Once the public key (i.e. e and n) of the receiving end of the communication is known, the sending party can encrypt messages like this:

$c = m^e \pmod{n}$

When this message is received, it can be decrypted using the private key and a modular exponentiation as well:

$m^{\prime} = c^d \pmod{n} = m$

Example

sage: p=random_prime(10000) sage: q=random_prime(10000) sage: n=p*q sage: p,q,n (883, 2749, 2427367) sage: e=17 sage: G=IntegerModRing(lcm(p-1,q-1)) sage: d = G(e)^-1 sage: G(d)*G(e) 1 sage: m=1337 sage: G2=IntegerModRing(n) sage: c=G2(m)^e sage: c 1035365 sage: m_prime=G2(c)^d sage: m_prime 1337

In the commands above, I first create two random primes below 10000 and compute n. Then I create a IntegerModRing object to compute things modulo lcm(p-1,q-1) and perform the computation of the private exponent as the inverse of the public exponent on that ring.

Next, I create a new ring modulo N. Then I can use the public exponent to encrypt a message m and use the private exponent to decipher the cryptotext c... and it works!

Correctness of RSA encryption/decryption

We have seen it works with our previous example, but that doesn't prove that it really works always. I could have chosen the numbers carefully for my example and make them work.

Euler's theorem tells us that given a number n and another number a which does not divide n the following is true:

$a^{\varphi(n)} \equiv 1 \pmod{n}$

Therefore, and since $e\cdot d \equiv 1 \pmod{\varphi(n)}$, for any message m that does not divide n the encryption and decryption process will work fine. However, for values of m that divide n we need to use more advanced maths to prove the correctness.

Another way to prove it is to use Fermat's little theorem and the Chinese Remainder Theorem. I will explain these theorems in my next post and then I will provide a complete proof based on them.

RSA for signing

In the case of RSA, digital signatures can be easily computed by just using d instead of e. So, for an RSA signature one would take message m and compute its hash H(m). Then, one would compute the signature s as:

$s = (H(m))^d \pmod{n}$

For verifying the signature, the receiving end would have to compute the message hash H(m) and compare it to the hash contained in the signature:

$H'(m) = s^e \pmod{n} \equiv (H(m)^d)^e \pmod{n} \equiv H(m) \pmod{n}$

Therefore, if the hash computed over the received message matches the one computed from the signature, the message has not been altered and comes from the claimed sender.

Security of RSA

In order to completely break RSA, one would have to factor n into it's two prime factors, p and q. Otherwise, computing d from e would be hard because (p-1) and (q-1) are not known and n is a large number (which means that computing its totient is also difficult).

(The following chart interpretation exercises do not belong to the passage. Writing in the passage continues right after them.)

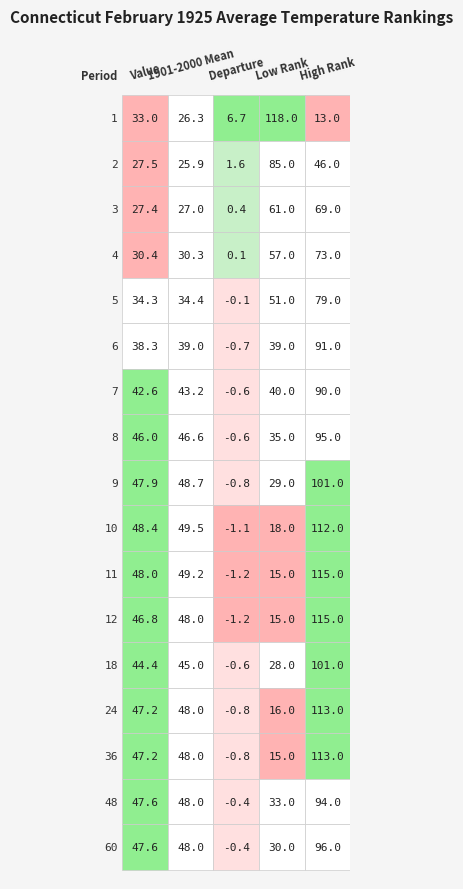

List the series in order of their peak value, lowest first.

Departure, Value, 1901-2000 Mean, High Rank, Low Rank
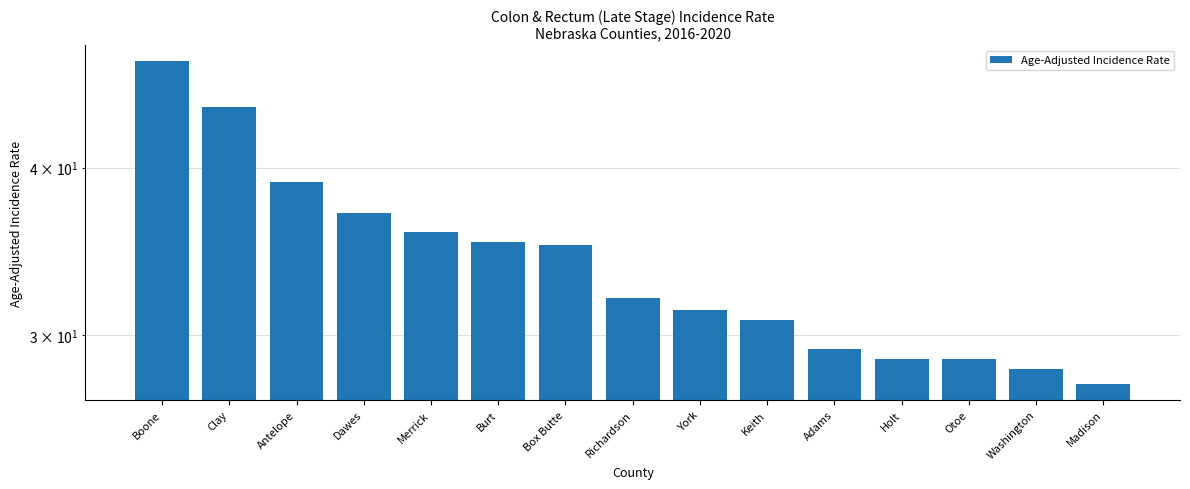

How many data points are less than 32?

7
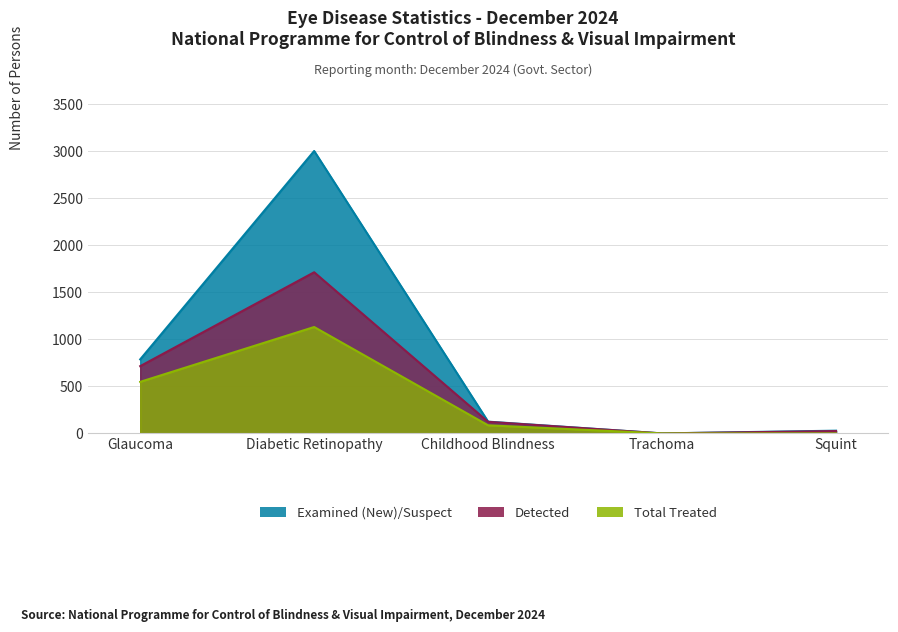

At which label is Total Treated closest to 565?

Glaucoma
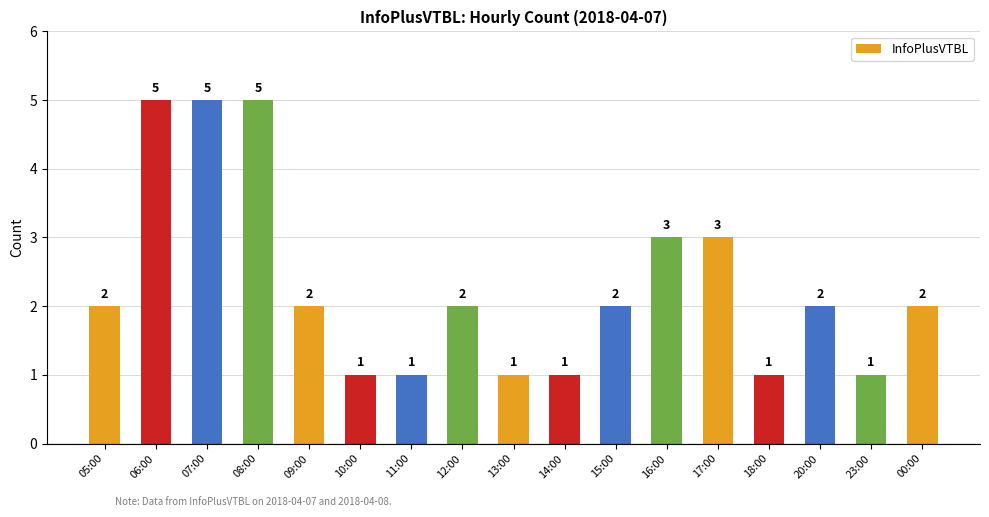

What is the difference between the maximum and minimum values?

4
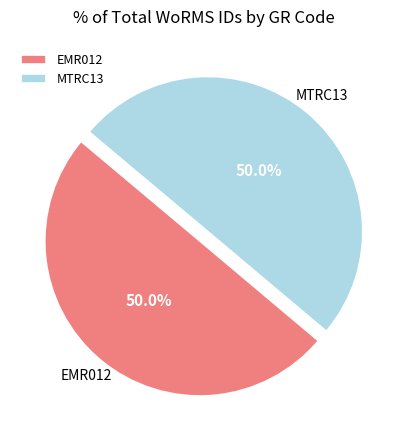

What is the ratio of the value at MTRC13 to the value at EMR012?

1.0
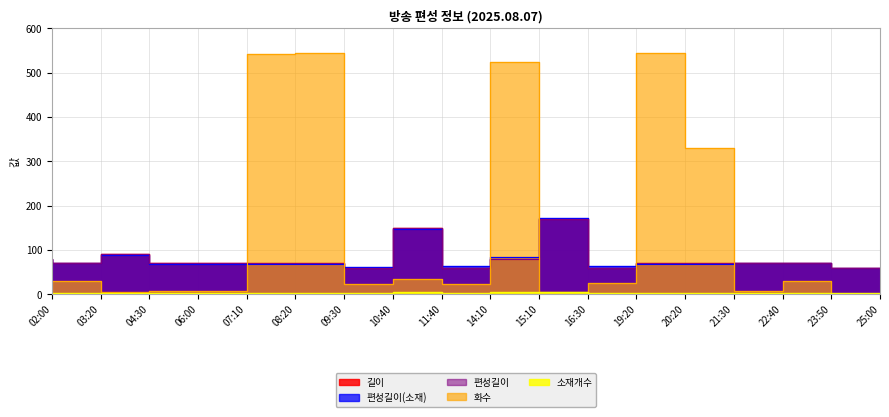

What is the maximum value for 길이?

170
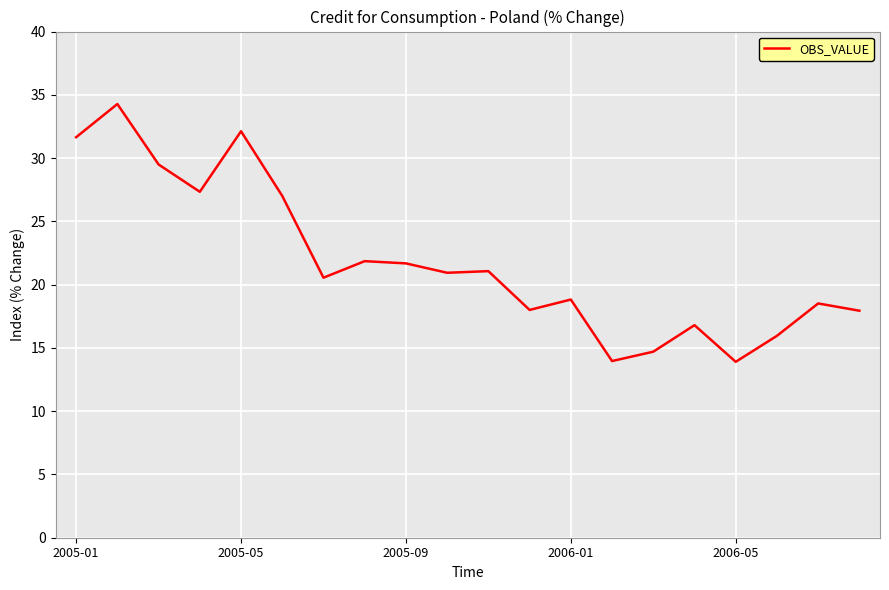

What is the maximum value shown in the chart?

34.3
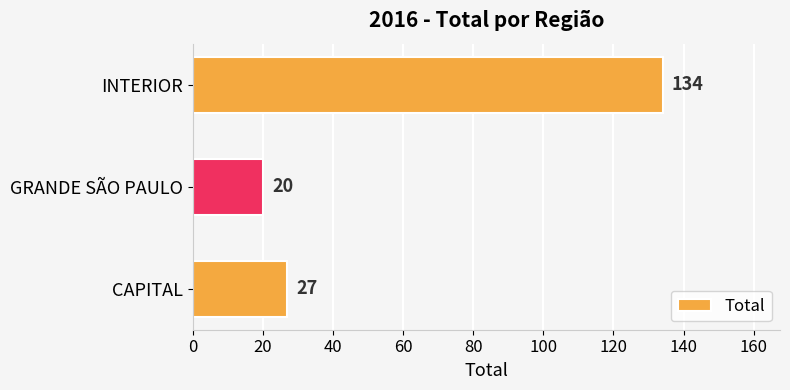

List the labels in order of value, smallest first.

GRANDE SÃO PAULO, CAPITAL, INTERIOR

In a few posts I will show an algorithm to solve the factorization problem. However, another way to break RSA encrypted messages would be to solve a discrete logarithm. Indeed, since $c=m^e \pmod{n}$, if one solves the discrete logarithm of c modulo n, the message would be recovered.

Luckily, we already know that discrete logs are not easy to compute. And in this case, solving one does not break the whole system but just one message.